Read also: Five facts after five years of conflict in eastern Ukraine
Civilians are paying the price
The civilian population continues to pay the highest price in the ongoing conflict. Liliia has six children. Her oldest, Oleksandr, is 20 and doesn’t live with his parents anymore. Ihor is 12. He is a shy, calm schoolboy, always ready to help out his parents at home. Liliia’s oldest daughter, Iryna, goes to school and assists her mother with the housekeeping. She cooks and looks after the younger ones. Yana is seven, a first-grade pupil and a cheerful, energetic girl. Liliia’s youngest, the five-year-old boy Illia and two-year-old girl Aryna, stay at home with their mother. The family can’t afford to send them to kindergarten. Now, Liliia and her husband Viktor are expecting their seventh child.
When the blast hit, I covered my baby with my own body, and the glass from the broken window hit me in the back.Liliia Poturoieva
Before the conflict, the entire family lived in a small house with two rooms. There was no work. Their main income was from child allowances and whatever they could make from keeping a few cows, goats, rabbits and chickens.
"There was no work in the village," says Liliia. "There was no opportunity to travel elsewhere to work. We tried to make money by selling milk."
Since there is no school in their village, the children go to school in a neighbouring village, five kilometres away. Since the night of the shelling, Iryna finds it hard to concentrate in class.
Saved her son’s life
That horrible night could have turned out much worse. Under one of the windows shattered by the blast stood a child’s bed, where Liliia’s youngest was fast asleep.
"When the blast hit, I covered my baby with my own body, and the glass from the broken window hit me in the back." Liliia stutters when recounting the events. It’s not something that leaves you unmarked.
The blast left the house heavily damaged: all the windows were broken, the front walls were destroyed, as well as the roof and the foundation.
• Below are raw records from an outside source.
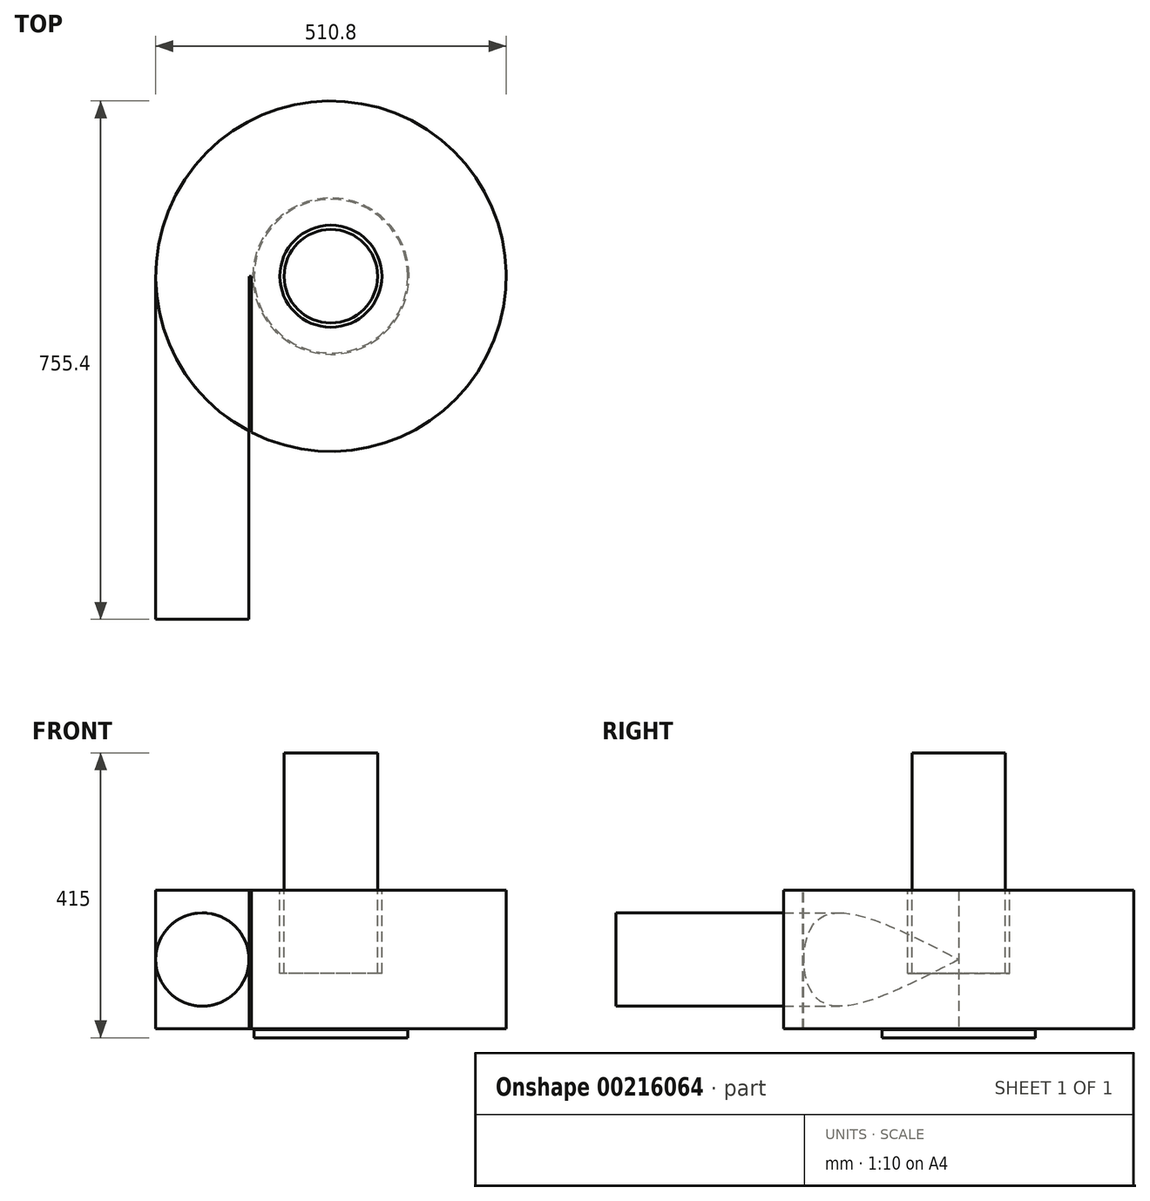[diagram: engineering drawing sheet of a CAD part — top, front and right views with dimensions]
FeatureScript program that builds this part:
annotation { "Feature Type Name" : "Feature", "Feature Type Description" : "" }
export const myFeature = defineFeature(function(context is Context, id is Id, definition is map)
    precondition{}
    {
        {
            var Q0;
            Q0=qCreatedBy(makeId("Front.planeOp"),FACE);
            var sketch = newSketch(context, id + "F0", { "sketchPlane" : qUnion([Q0])});
            skLineSegment(sketch, "E0", {"start": v(-114, 169) * mm, "end": v(-255.4, 169) * mm});
            skLineSegment(sketch, "E1", {"start": v(-255.4, 169) * mm, "end": v(-255.4, 371) * mm});
            skLineSegment(sketch, "E2", {"start": v(-255.4, 371) * mm, "end": v(-74.4, 371) * mm});
            skLineSegment(sketch, "E3", {"start": v(-74.4, 371) * mm, "end": v(-74.4, 250) * mm});
            skLineSegment(sketch, "E4", {"start": v(-74.4, 250) * mm, "end": v(-68.2, 250) * mm});
            skLineSegment(sketch, "E5", {"start": v(-68.2, 250) * mm, "end": v(-68.2, 371) * mm});
            skLineSegment(sketch, "E6", {"start": v(-68.2, 371) * mm, "end": v(0, 371) * mm});
            skLineSegment(sketch, "E7", {"start": v(-114, 169) * mm, "end": v(-112, 168) * mm});
            skLineSegment(sketch, "E8", {"start": v(-112, 168) * mm, "end": v(-112, 156) * mm});
            skLineSegment(sketch, "E9", {"start": v(-112, 156) * mm, "end": v(0, 156) * mm});
            skLineSegment(sketch, "E10", {"start": v(0, 371) * mm, "end": v(0, 156) * mm});
            skSolve(sketch);
        }
        {
            var Q0;
            Q0=makeQuery(id+"F0.imprint","IMPRINT",FACE,{"disambiguationData":[TD([[makeQuery(id+"F0.imprint","IMPRINT",EDGE,{"derivedFrom":sQuery(id+"F0.wireOp",EDGE,"E0")}),-1.0]])]});
            var Q1;
            Q1=sQuery(id+"F0.wireOp",EDGE,"E10");
            revolve(context, id + "F1", {"entities" : qUnion([Q0]), "axis" : qUnion([Q1]), "revolveType" : RevolveType.FULL});
        }
        {
            var Q0;
            Q0=qCreatedBy(makeId("Front.planeOp"),FACE);
            var sketch = newSketch(context, id + "F2", { "sketchPlane" : qUnion([Q0])});
            skCircle(sketch, "E11", {"center": v(-187.4, 270) * mm, "radius": 68 * mm});
            skSolve(sketch);
        }
        {
            var Q0;
            Q0=qSketchRegion(id+"F2",true);
            extrude(context, id + "F3", {"entities" : qUnion([Q0]), "operationType" : NewBodyOperationType.ADD, "depth" : 500 * mm});
        }
        {
            var Q0;
            Q0=makeQuery(id+"F1.opRevolve","SWEPT_FACE",FACE,{"disambiguationData":[OSD([sQuery(id+"F0.wireOp",EDGE,"E6")])]});
            extrude(context, id + "F4", {"entities" : qUnion([Q0]), "operationType" : NewBodyOperationType.ADD, "depth" : 200 * mm});
        }
        {
            var Q0;
            Q0=qCreatedBy(makeId("Top.planeOp"),FACE);
            var sketch = newSketch(context, id + "F5", { "sketchPlane" : qUnion([Q0])});
            skLineSegment(sketch, "E12.bottom", {"start": v(-119, -250) * mm, "end": v(-116, -250) * mm});
            skLineSegment(sketch, "E12.top", {"start": v(-119, 0) * mm, "end": v(-116, 0) * mm});
            skLineSegment(sketch, "E12.left", {"start": v(-119, 0) * mm, "end": v(-119, -250) * mm});
            skLineSegment(sketch, "E12.right", {"start": v(-116, 0) * mm, "end": v(-116, -250) * mm});
            skSolve(sketch);
        }
        {
            var Q0;
            Q0 = qSketchRegion(id + "F5", true);
            extrude(context, id + "F6", {"entities" : qUnion([Q0]), "operationType" : NewBodyOperationType.REMOVE, "depth" : 375 * mm});
        }
    });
But Liliia and her family didn’t dare leave it unattended. They tried to repair it by themselves, covering the broken windows with plastic wrap. They spent the nights in the basement, the warmest and the safest place of the house. They received no help from the local authorities.
NRC is renovating their home
"At first I didn’t want to ask for help. I didn’t believe anyone would really help us," says Liliia. “But my husband had heard that the Norwegian Refugee Council was running a house repair project in the village and advised me to go and find out more about it."
She did, and now the house is on its way to being fully restored. The roof has new tiles and the walls have been completely renovated. New windows have been installed and the children share three small rooms between them.
NRC provided construction materials and cash to help renovate four houses in Liliia’s village.
"What’s important now is that the active phase of the war doesn’t break out again," says Liliia, longing for more peaceful times in their reconstructed family home.